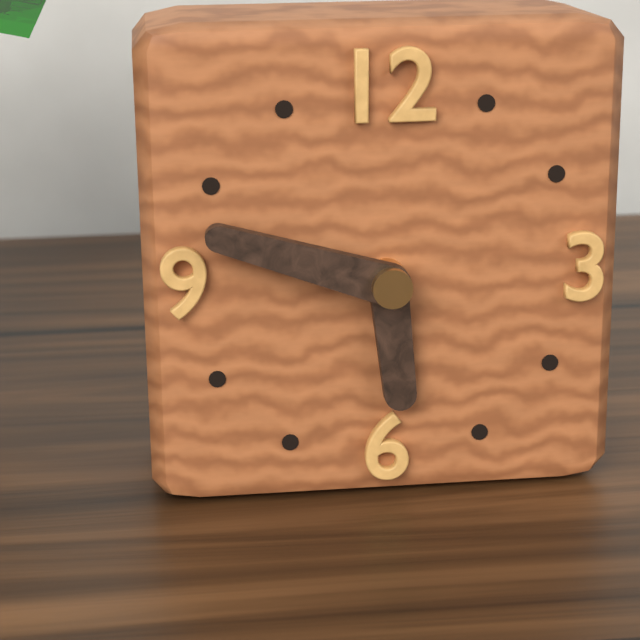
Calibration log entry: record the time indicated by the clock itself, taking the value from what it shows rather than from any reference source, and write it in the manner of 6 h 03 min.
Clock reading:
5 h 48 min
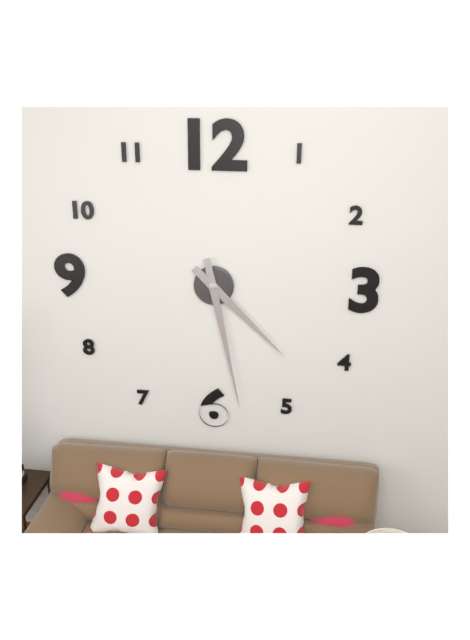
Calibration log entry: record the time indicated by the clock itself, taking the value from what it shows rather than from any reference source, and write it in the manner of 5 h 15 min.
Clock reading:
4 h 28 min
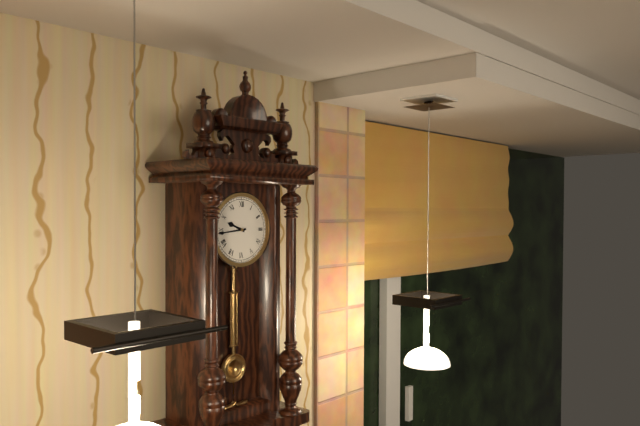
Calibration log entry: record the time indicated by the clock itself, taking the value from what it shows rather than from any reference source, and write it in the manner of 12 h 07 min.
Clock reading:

Job: Extract every line of the data above that contains the word "manner". Matching is case-sensitive.

Complete answer:
Calibration log entry: record the time indicated by the clock itself, taking the value from what it shows rather than from any reference source, and write it in the manner of 6 h 03 min.
Calibration log entry: record the time indicated by the clock itself, taking the value from what it shows rather than from any reference source, and write it in the manner of 5 h 15 min.
Calibration log entry: record the time indicated by the clock itself, taking the value from what it shows rather than from any reference source, and write it in the manner of 12 h 07 min.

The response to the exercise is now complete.